* WORK TASK 1
Reproduce the entries, starting at the line that has "Reading left to" and running through the last line of the entries, with "range" swapped for "interval" and everything else unchanged. Omit the pictures from your answer.

As always, your optimism is a fresh breeze.

But the Fed should stop dithering. The Japan Wing is in charge of the Fed.

Even guys at AEI are calling for Fed action, more QE.

I hope we do not do a Japan. There, central bankers are still pettifogging about the perils of inflation and the need for price stability.

marmico said...

Riding shotgun, the news ain't so bad. Whatever.

It's a great depression not a great recession in new home sales, existing home sales, pending home sales and MBA purchase applications, Grannis.

In the econoblogosphere you ain't the go-to-guy for the housing market. Give it up!

Benjamin said...


You should set aside personal attacks and bring your valid point home: Real estate is in a depression.

The Fed needs some Growth Hawks, not some dithering Japanites.

PS Grannis provides a valuable forum here, and he has valuable insights. I disagree with Grannis on many issues, yet he has never insulted me for merely having a different viewpoint.

Why can't you do the same?

Scott Grannis said...

The level of activity in the real estate sector certainly counts as a depression, but the important thing for an investor is not the level, but the change in the level on the margin. If real estate is bottoming and perhaps slowly turning up, as the data appear to suggest, this is very optimistic news.

John said...

For some further insight I suggest looking at a chart of the real estate exchange traded fund, IYR.

While down some today it is not trading at 'depression' levels. It has retraced almost all of the decline since the April highs. If this ETF breaks up and out over those highs in the coming weeks its going to be more difficult for the bears to argue their depression mantras.

* STORED DATA

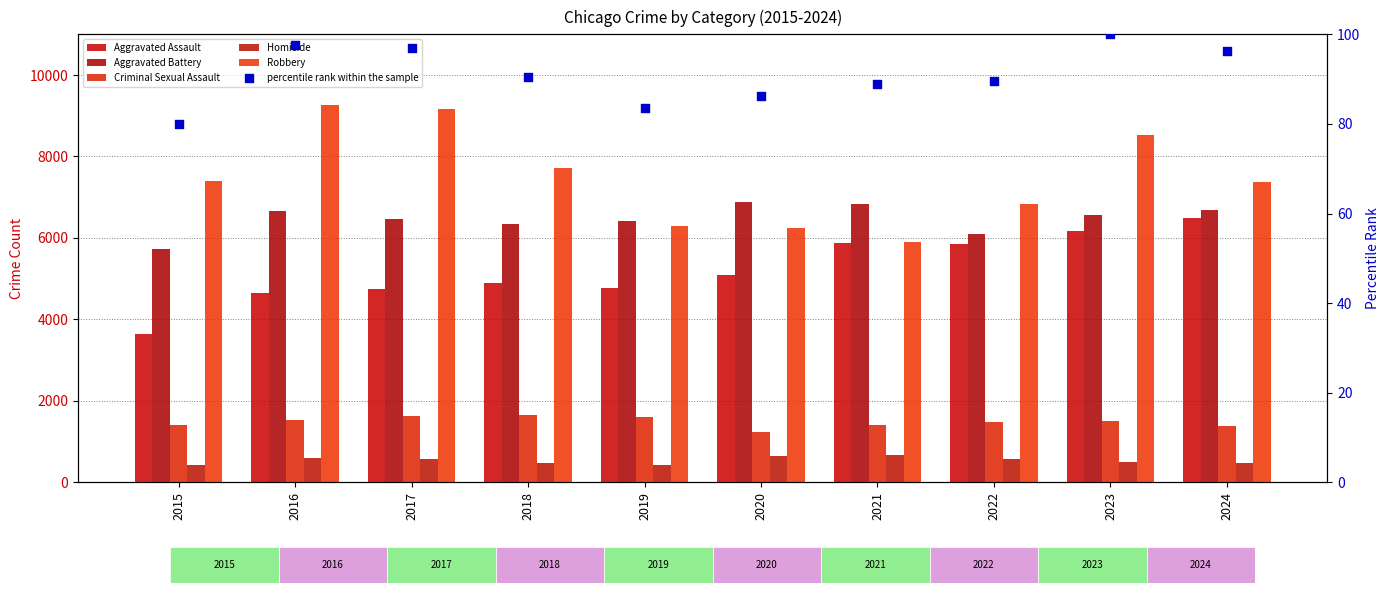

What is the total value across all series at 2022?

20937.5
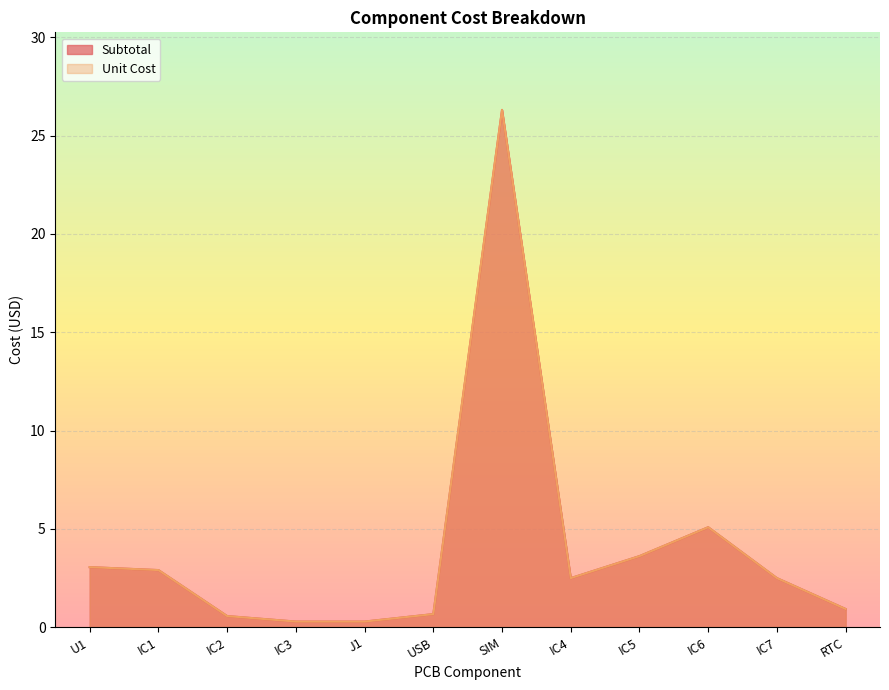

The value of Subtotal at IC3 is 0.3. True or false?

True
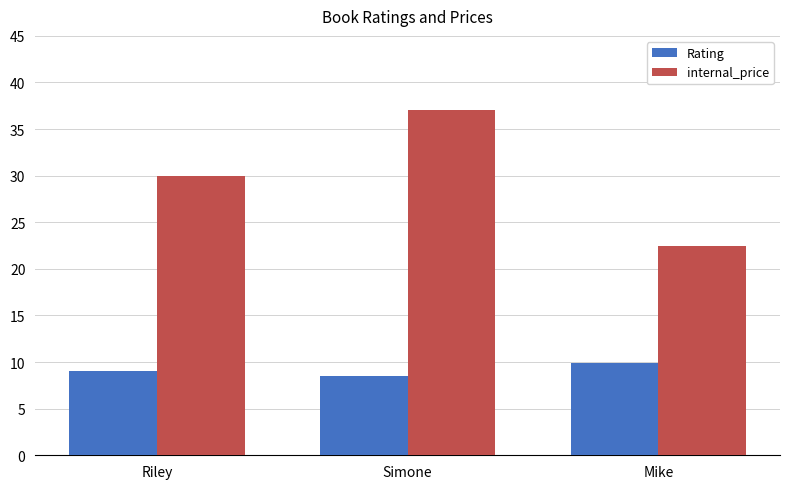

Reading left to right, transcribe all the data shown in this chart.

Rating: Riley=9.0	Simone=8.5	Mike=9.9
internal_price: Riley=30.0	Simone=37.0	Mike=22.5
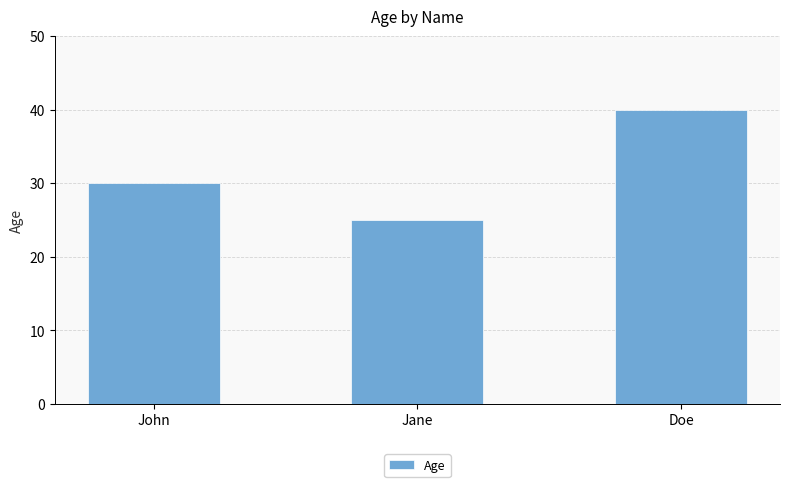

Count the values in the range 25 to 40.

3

* WORK TASK 2
Name every commenter who is shown as having "said..." in the comment thread.

* RESPONSE BOX 1
Reading left to right, transcribe all the data shown in this chart.

Rating: Riley=9.0	Simone=8.5	Mike=9.9
internal_price: Riley=30.0	Simone=37.0	Mike=22.5

Count the values in the interval 25 to 40.

3

* RESPONSE BOX 2
marmico, Benjamin, Scott Grannis, John